Analytic interpretation involves generating a reportable result after first evaluating raw data or data generated using decision-support tools, for each control and for the patient at hand. As an example, acceptable input RNA for Affymetrix profiling of paraffin-embedded tissue was defined by Roberts et al56 as RNA that, by RT-qPCR, had an endogenous ACTB 3′/5′ ratio of <20, a CT <7 between ACTB and the exogenous Agilent/Stratagene Universal Reference RNA, and an endogenous 28s ribosomal RNA CT <15. In our laboratory, quality indicators before Agilent profiling are listed in Table 1. After hybridization, an example of quality metrics used to vet Agilent array data on frozen tissue is shown in Figure 2. For Affymetrix arrays, Staal et al24 checked the 3′/5′ ratio for selected housekeeping genes (ideal, 1; good, <3); noise; scaling factor (should be lower than three-fold); visual check of image for bubbles, scratches, and grid alignment; homogeneity of hybridization and uniformity of background; and percentage of genes detectable (>25%).

Table 1.

Example Quality Indicators on RNA Processed from Frozen Tissue in Preparation for Expression Profiling of Cancer

Quality indicator Description
1 The tissue specimen is rejected if there are not at least 30% malignant cells, as determined by a pathologist using microscopy
2 The RNA specimen is rejected if either of the following is true: A260/A280 is <1.8, as determined using Nanodrop (Wilmington, DE) spectrophotometry; or the RNA integrity no. is <6.5, as determined using an Agilent Bioanalyzer 2100
3 The labeled cRNA is rejected if either of the following is true based on results of Nanodrop fluorometry: there is <10 μg of amplified labeled cRNA or specific activity is <8 pmol Cy5/μg labeled cRNA

Quality indicators and limits of acceptability must be established using evidence gathered during validation studies for the particular test being developed.

Figure 2.

Figure 2

Quality metrics are displayed by Agilent feature extraction software (version 10.5.1.1) from a two-color gene expression experiment on an Agilent microarray system. Acceptability limits might include uniform spatial distribution, with local background of red and green signal <2% and numbers of features nonuniform <5% (A); the dynamic range of expression exceeding five orders of magnitude (B); even distribution of significantly up- or down-regulated genes across signal intensities (C); and spike-in RNA measurements being linear, with a slope >0.9, R2 > 0.85, and replicate reproducibility signified by BGSubSignal <13 and processed signal <6 (D).

Individual markers of critical importance may be chosen as a quality check, such as ESR1 (estrogen receptor) RNA expression in breast cancer compared with ESR1 protein that has been tested by immunohistochemistry (IHC) on the same surgical specimen.97 Although it is recognized that RNA and protein-based tests may be discrepant for biological rather than technical reasons, the frequency of such discrepancies can be determined during validation studies to identify quality indicators that raise a red flag to be weighed in concert with results of other controls and quality checks.
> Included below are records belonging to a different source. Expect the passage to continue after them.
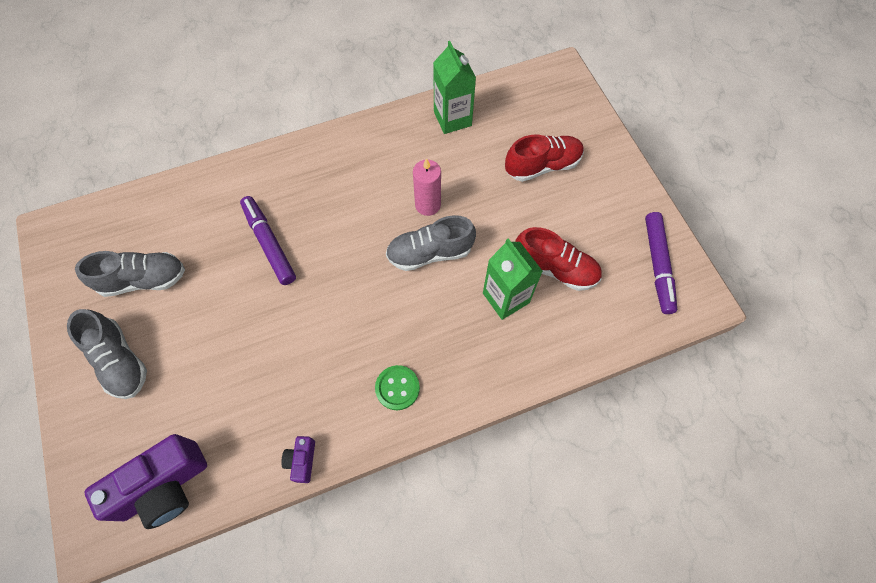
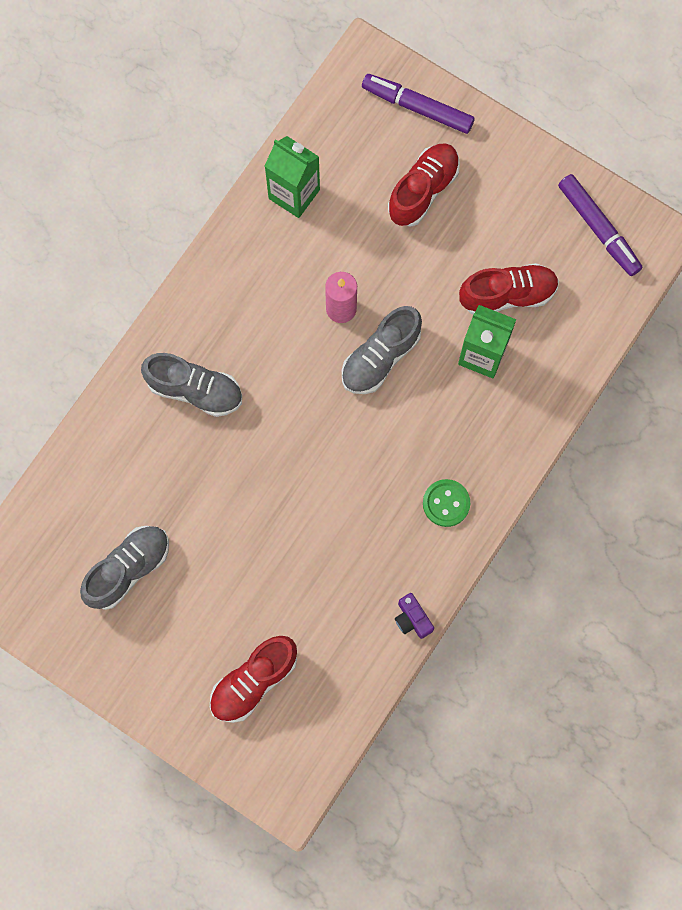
camera: 35 degrees left, 10 degrees up
grey shoe [67,309,147,399] -> grey shoe moved to [141,353,242,417]
purple camera [85,434,207,529] -> none
purple marker [240,196,296,285] -> purple marker moved to [362,74,474,134]
none -> red shoe [210,636,297,723]

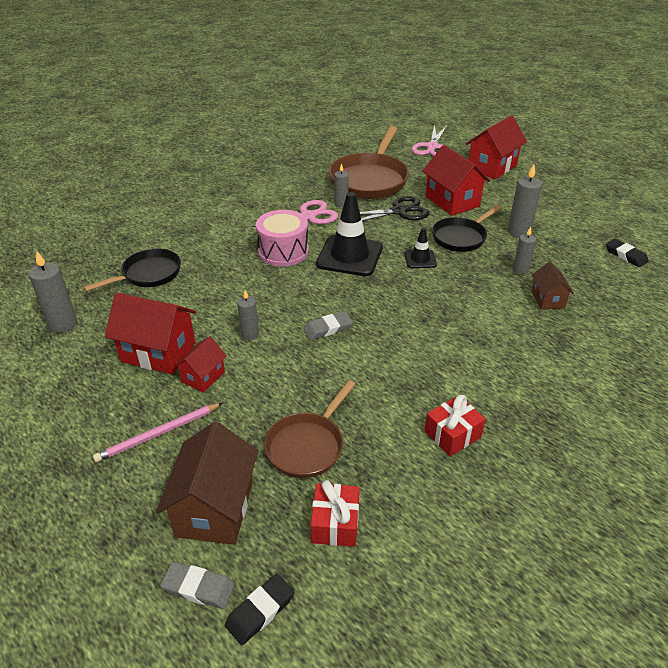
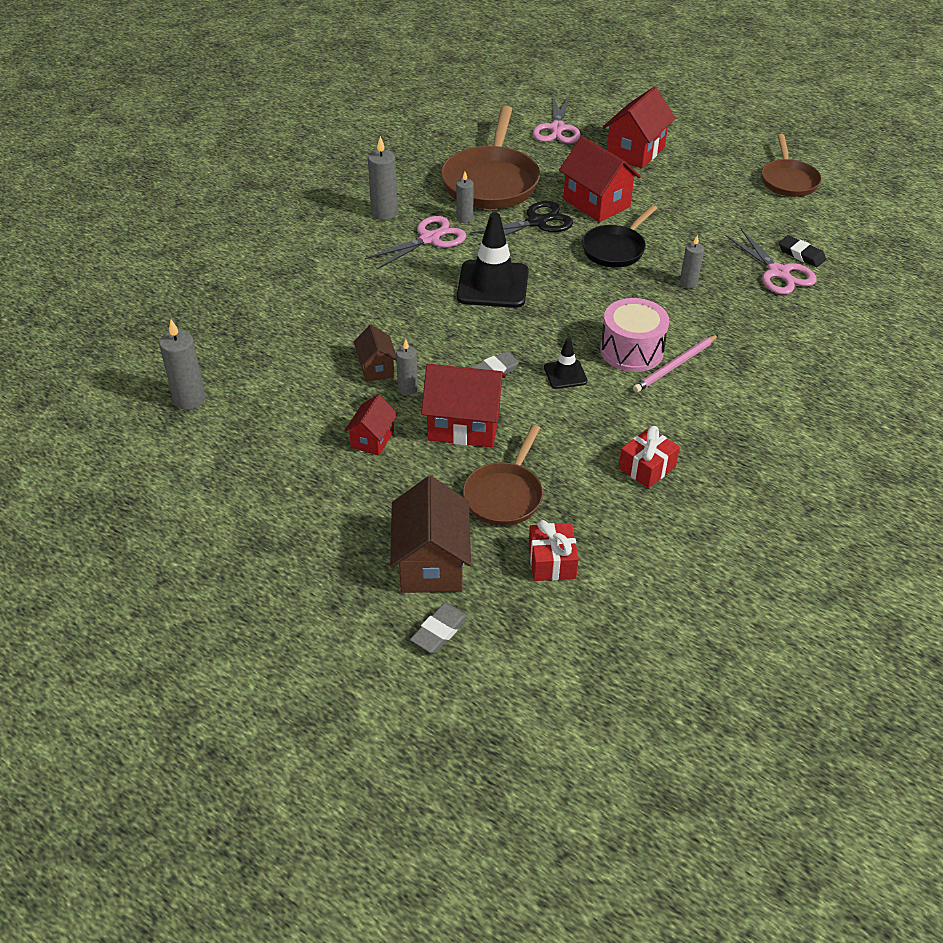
camera: 10 degrees left, 5 degrees up
black pan [83,248,181,292] -> none
pink pencil [93,403,223,462] -> pink pencil moved to [633,335,718,393]
red house [105,293,196,374] -> red house moved to [421,364,506,447]
grey eraser [160,562,235,609] -> grey eraser turned 60 degrees counterclockwise [410,603,469,653]
black eraser [225,574,294,645] -> none
pink drum [256,210,309,266] -> pink drum moved to [600,298,669,372]
black traffic cone [404,228,437,268] -> black traffic cone moved to [544,338,587,389]
grey candle [508,164,542,238] -> grey candle moved to [368,136,398,220]
brown house [531,262,574,310] -> brown house moved to [353,325,396,382]
none -> pink scissors [726,229,817,295]
none -> brown pan [761,134,822,197]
When redundant assays are present on the array, replicates are examined for consistency or to find problematic variations.98 As an example, a highly proliferative tumor (identified by visualizing mitotic figures during the tissue selection phase) is expected to express proliferation markers on the array, thus confirming coordinated expression of those phenotypic markers that instill confidence in the array-based results.99

Data analysis is done in the context of a thorough understanding of the technical strengths and weaknesses of the test system, based on prior experience gathered during validation work and subsequent clinical practice. Software is relied on to present data in a manner that facilitates its interpretation.100 A typical standard operating procedure for data analysis involves normalization for background or housekeeping transcript abundance, log transformation to aid in comparing numeric results with those in the validation set, and graphic display of pertinent findings.77,78,101–104 Overmanipulation of the data should be avoided.105

To categorize results in a given patient, a predictive model may be applied that finds patterns across many analytes, as facilitated by a single-sample predictor algorithm.21,59,106–110 Grouping global patterns of gene expression is a unique strength of RNA expression profiling. A categorical assignment is typically accompanied by a statistic (eg, Spearman's correlation coefficient) representing degree of confidence12 (Figure 3).

Figure 3.

Figure 3

Raw data are interpreted after evaluation of virtually all approximately 22,000 human protein-coding genes using Agilent microarrays. A: A heat map shows gene expression profiles of 96 specimens tested for 50 listed genes, and unsupervised hierarchical clustering reveals distinct patterns of expression. B: To classify intrinsic subtypes of breast cancer, a single-sample predictor algorithm compares each patient's expression pattern with the consensus pattern for each of the five intrinsic subtypes, and Spearman's correlation coefficients help estimate the certainty of the classification. In the example shown, the patient's profile matches most closely with luminal (Lum) A, although Lum B subtype cannot be excluded, whereas three other subtypes (normal, basal, and HER2) are excluded based on low correlation coefficients.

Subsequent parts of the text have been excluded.